Invasioni aliene e “twin movies”: Signs e Bird Box
Si è già parlato dei riferimenti ad altri film rintracciabili in A Quiet Place, ma ci sono anche titoli simili nella trama o nelle tematiche affrontate.
Un primo di questi è Signs (M. Night Shyamalan, 2002), thriller fantascientifico in cui una famiglia che vive nella campagna della Pennsylvania deve fare i conti con un’imminente invasione aliena. Vi sono alcuni elementi in comune, come il lutto per la perdita di un genitore e l’importanza della famiglia nel far fronte a una minaccia esterna, ma Signs si fonda sul tema religioso della necessità di avere fede.
Uscito solo alcuni mesi dopo A Quiet Place, Bird Box (diretto da Susanne Bier e adattato dal romanzo “La morte avrà i tuoi occhi” di Josh Malerman) è un altro horror che ha molti, forse troppi elementi in comune, tanto che i due sono stati definiti “twin movies” (ossia film gemelli, che escono lo stesso anno e trattano soggetti simili). Anche in Bird Box c’è infatti un’invasione da parte di un’entità sconosciuta e letale. Fondamentale alla sopravvivenza è la privazione di uno dei cinque sensi, in questo caso la vista, poiché chiunque veda le “creature” si trova di fronte la sua paura più grande e viene portato a suicidarsi. Perfino a livello tematico si riscontrano molte analogie: la protagonista di Bird Box è incinta e per la maggior parte del film vive la maternità come un problema; solo sul finale diventa consapevole di come non basti essere responsabile per proteggere i propri figli, ma serva anche l’affetto materno. Tornano quindi i temi della famiglia e della genitorialità. Sempre nel finale Malorie e i bambini dopo un viaggio periglioso raggiungono un posto sicuro (e in questo il film differisce dal finale nettamente opposto di A Quiet Place), una scuola per bambini non vedenti. Anche questa volta perciò una disabilità ha un ruolo chiave nel trovare la soluzione al male. Tornando all’argomento sfide pericolose, con la crescente popolarità del film di Netflix sui social si è diffusa la “Bird Box Challenge”, per cui la gente andava in giro bendata come i protagonisti.

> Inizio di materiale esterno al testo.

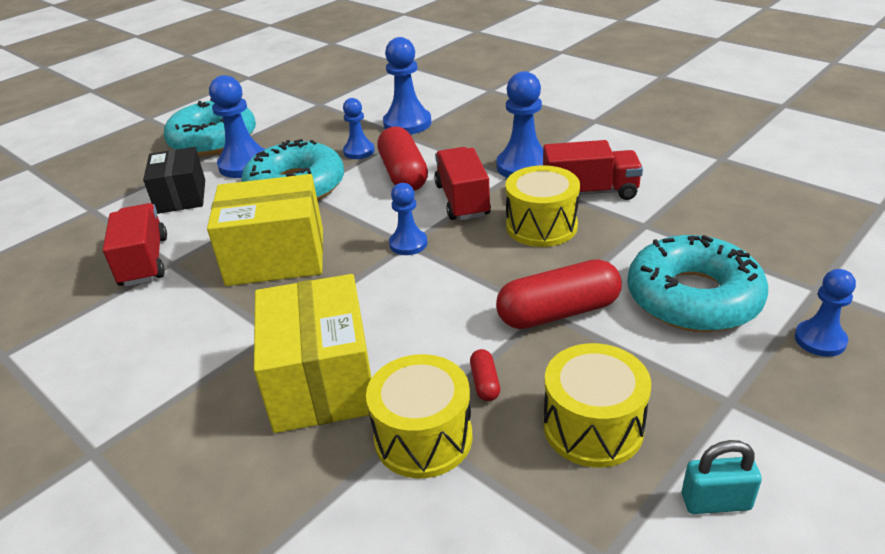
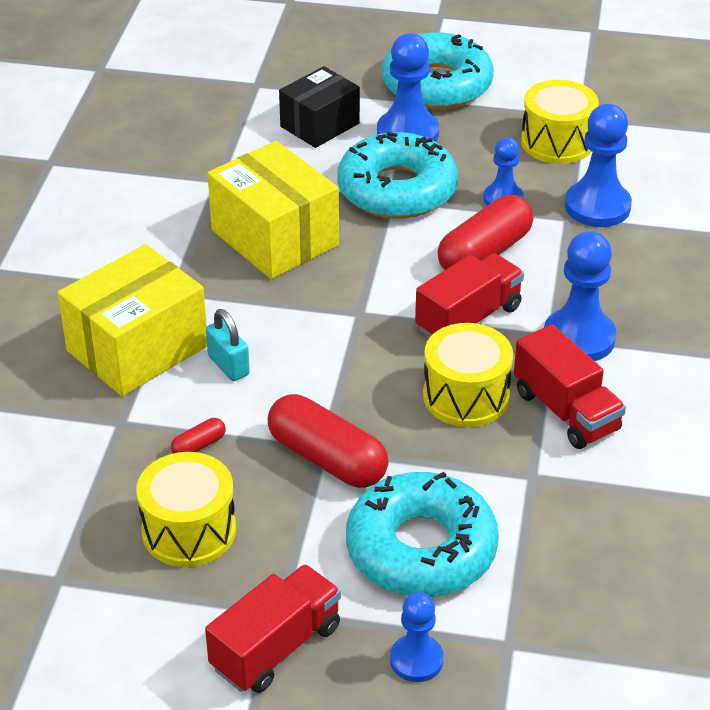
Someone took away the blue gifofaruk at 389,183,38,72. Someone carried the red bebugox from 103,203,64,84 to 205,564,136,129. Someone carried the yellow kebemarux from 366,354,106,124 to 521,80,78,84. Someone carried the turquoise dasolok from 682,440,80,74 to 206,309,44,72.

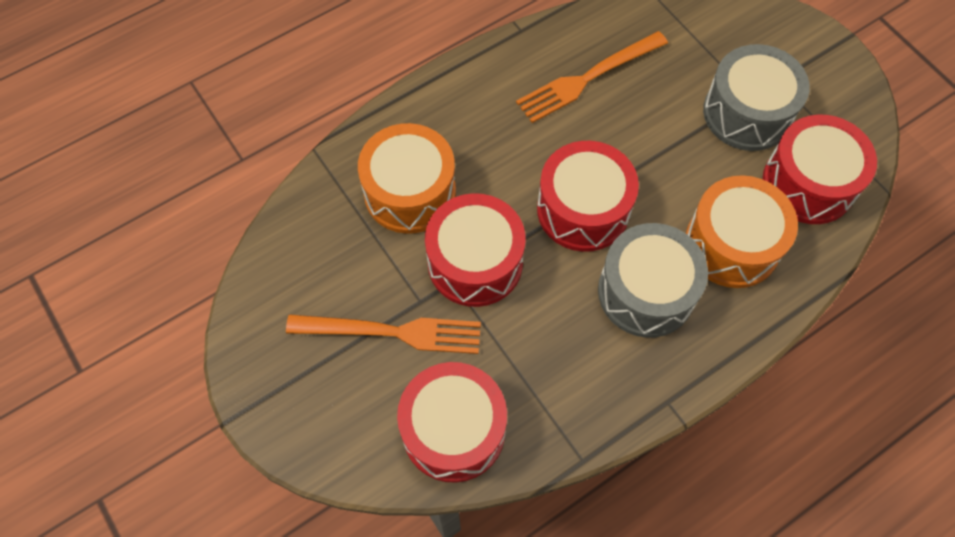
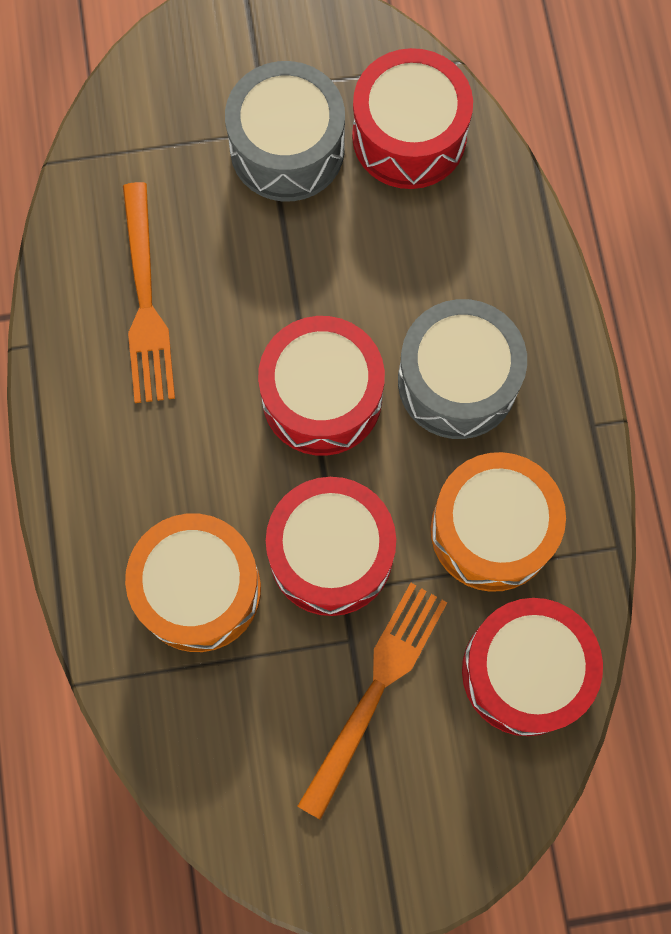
Someone carried the orange kebemarux from 686,175,112,113 to 431,452,135,140.

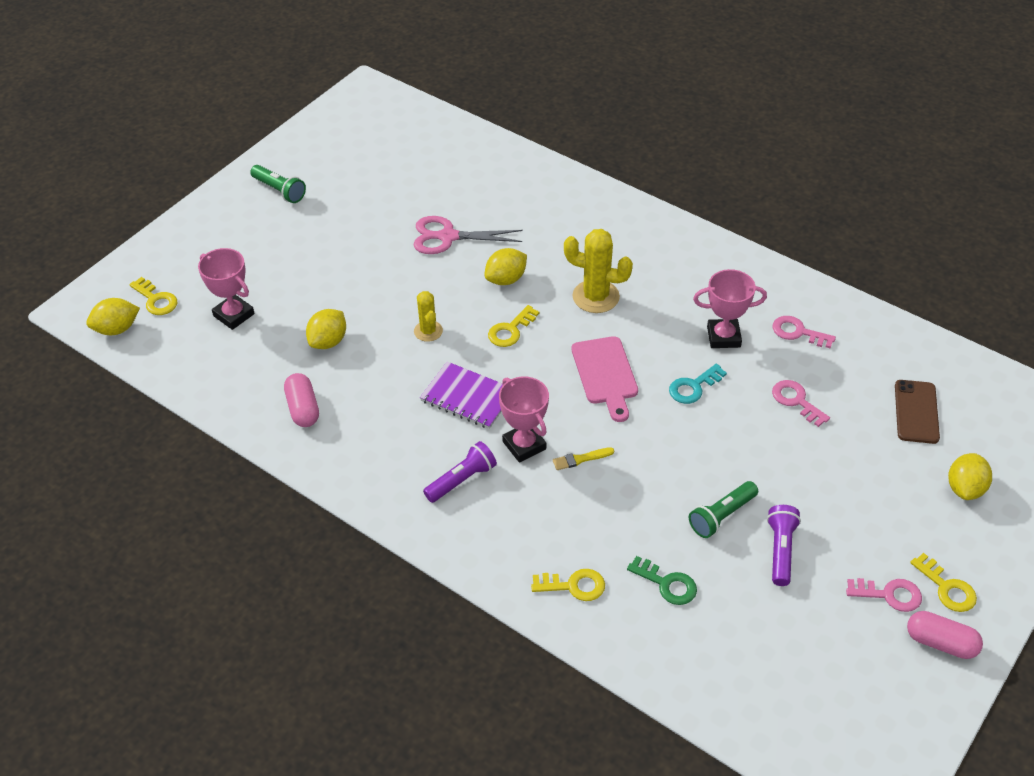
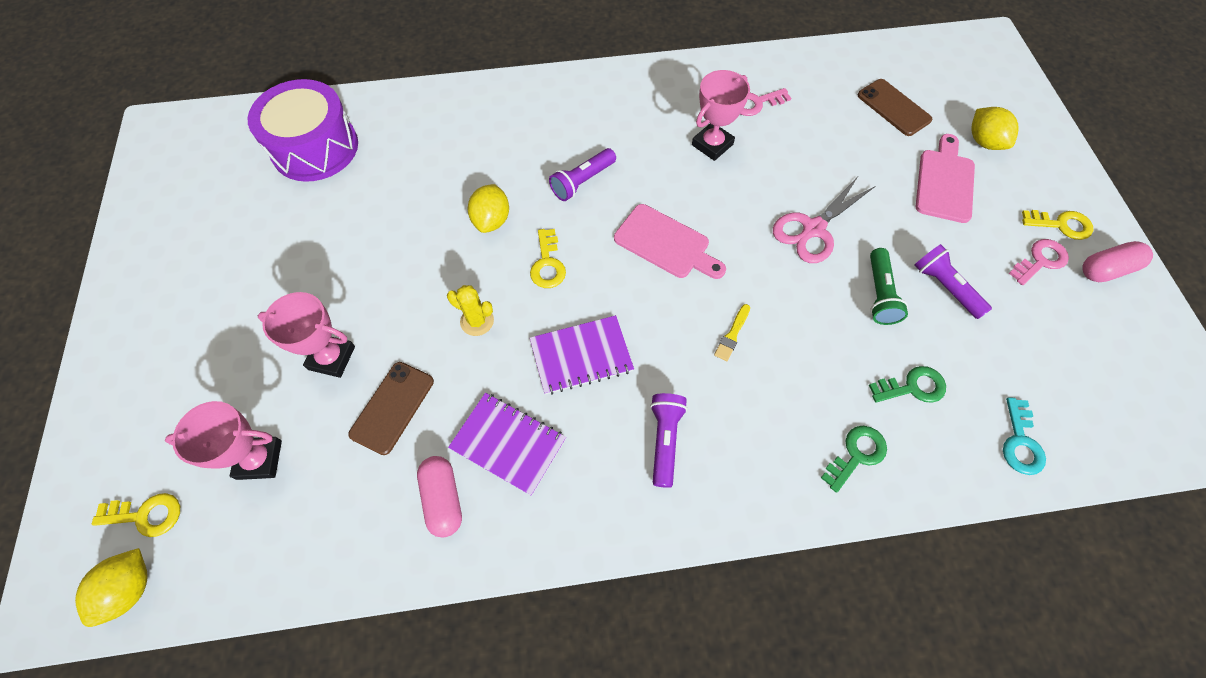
Someone took away the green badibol at 250,165,56,38. Someone carried the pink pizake from 413,216,110,38 to 773,177,101,86. Someone swapped the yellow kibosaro at 564,229,69,84 for the purple badibol at 549,148,67,53. Someone swapped the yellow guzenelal at 306,309,40,40 for the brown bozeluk at 348,362,86,93. Someone carried the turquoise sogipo from 669,364,58,40 to 1003,397,43,78. Someone rotated the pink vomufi at 284,373,35,54 by 45 degrees clockwise. Someone carried the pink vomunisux from 499,377,50,86 to 258,292,97,86. Someone took away the pink sogipo at 772,380,58,47. Someone repainted the yellow sogipo at 531,569,74,32, which became the green sogipo at 821,426,66,67. Someone put down the purple kebemarux at 248,79,110,103. Someone put down the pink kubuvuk at 916,134,59,89. Someone put down the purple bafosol at 448,393,118,103.

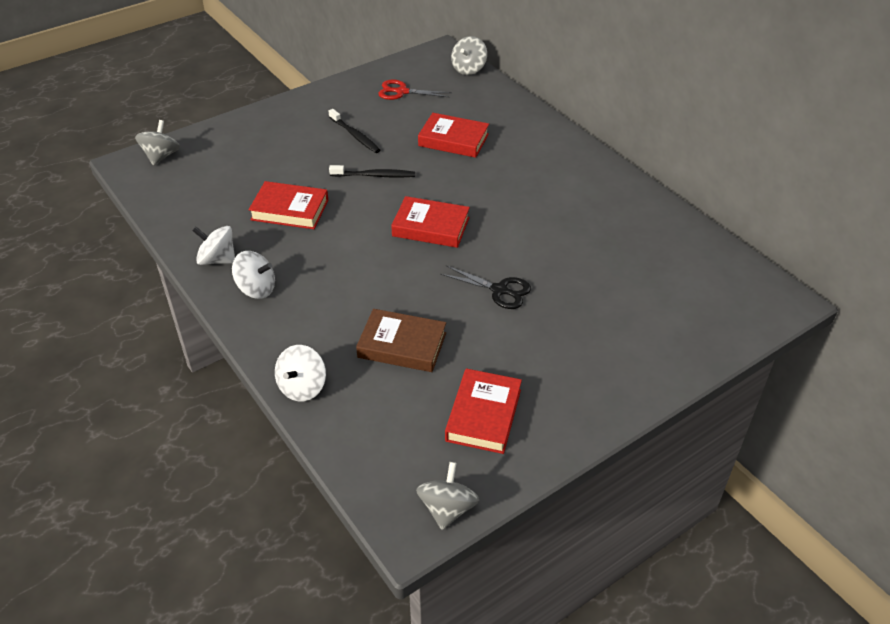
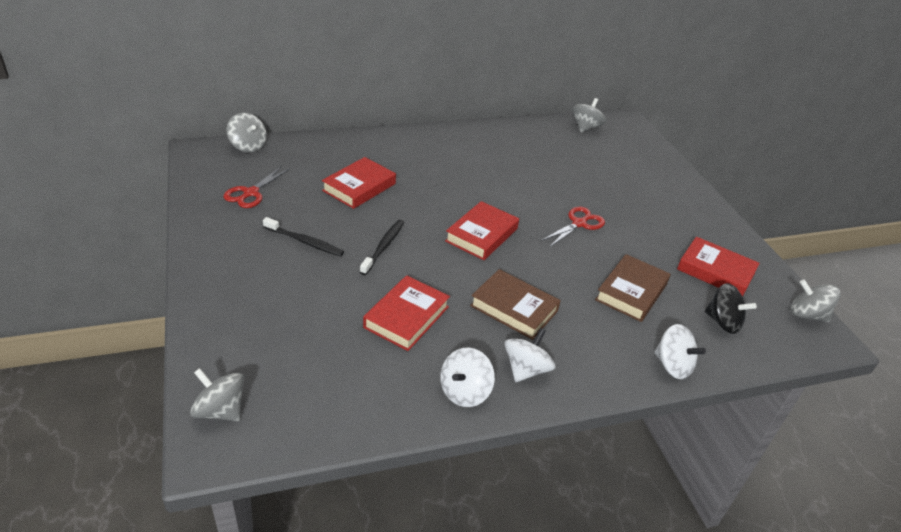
Someone rotated the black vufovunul at 329,109,51,44 by 45 degrees clockwise. Someone repainted the black pizake at 440,266,91,43, which became the red pizake at 541,207,64,40. Someone put down the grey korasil at 572,98,34,34. Someone put down the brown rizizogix at 470,269,91,71. Someone put down the black korasil at 705,283,52,51.

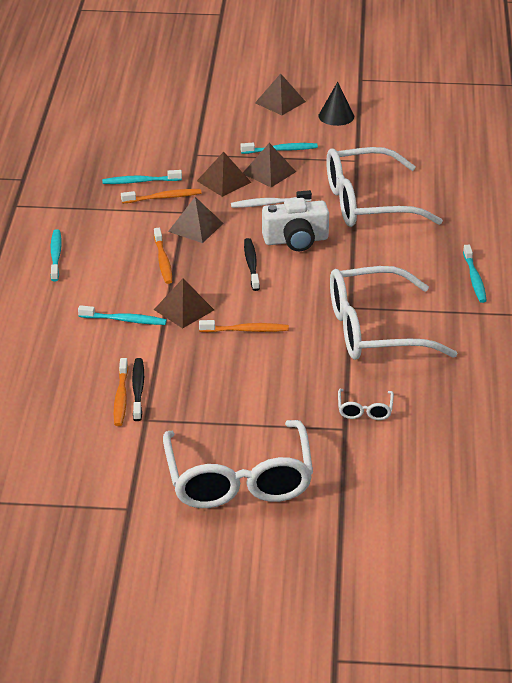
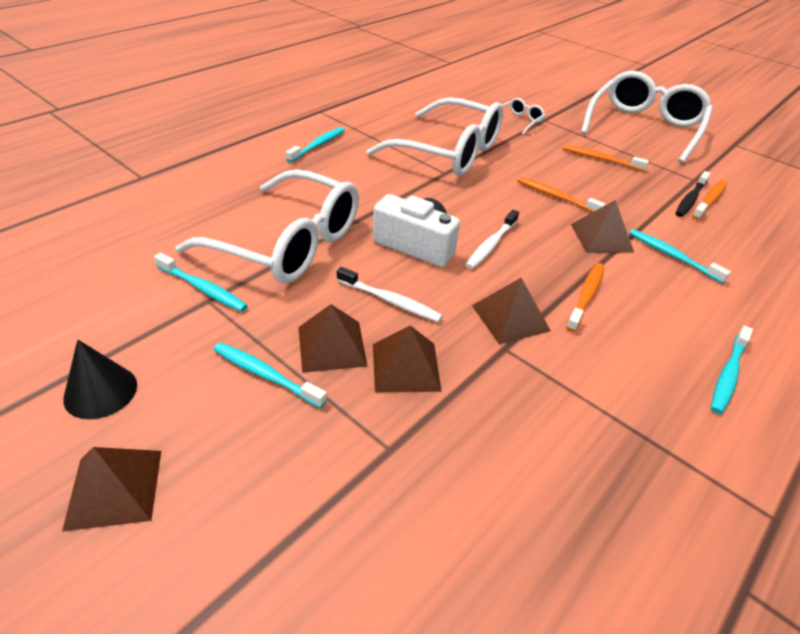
Someone carried the turquoise vufovunul from 102,170,80,14 to 154,253,94,59. Someone carried the orange vufovunul from 121,189,80,14 to 563,145,86,26. Someone repainted the black vufovunul at 244,238,16,53, which became the white vufovunul at 466,210,53,59.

Le differenze tra i due film sono forse più interessanti. Anzitutto la narrazione di Bird Box si sviluppa parallelamente su due tempi, ossia il presente della “gita” e l’inizio dell’invasione di cinque anni prima; A Quiet Place invece ha uno sviluppo lineare. Anche i mostri sono ben diversi: in Bird Box c’è un nemico invisibile che cerca di entrare nella mente delle persone (e per questo è ancora più difficile da combattere), mentre gli alieni di A Quiet Place sono mostri dai lunghi artigli, ciechi ma molto sensibili ai rumori. In Bird Box infine il cast è corale, ossia formato da più sconosciuti che si rifugiano in una casa per sopravvivere. Questo comporta delle dinamiche molto diverse dalla famiglia Abbott, le quali molto spesso sfociano nell’egoismo e in un “meglio a te che a me”. Una rosa di personaggi più grande sarà presente in A Quiet Place II, dove i protagonisti del primo film dovranno avventurarsi nel mondo esterno scontrandosi con altri sopravvissuti. Più che un sequel, a detta di Emily Blunt si tratterà di un’espansione dell’universo del capitolo precedente. Dopo essere stato posticipato per via della pandemia, il film uscirà l’ultimo weekend di maggio e sarà disponibile dopo 45 giorni sulla piattaforma streaming Paramount Plus.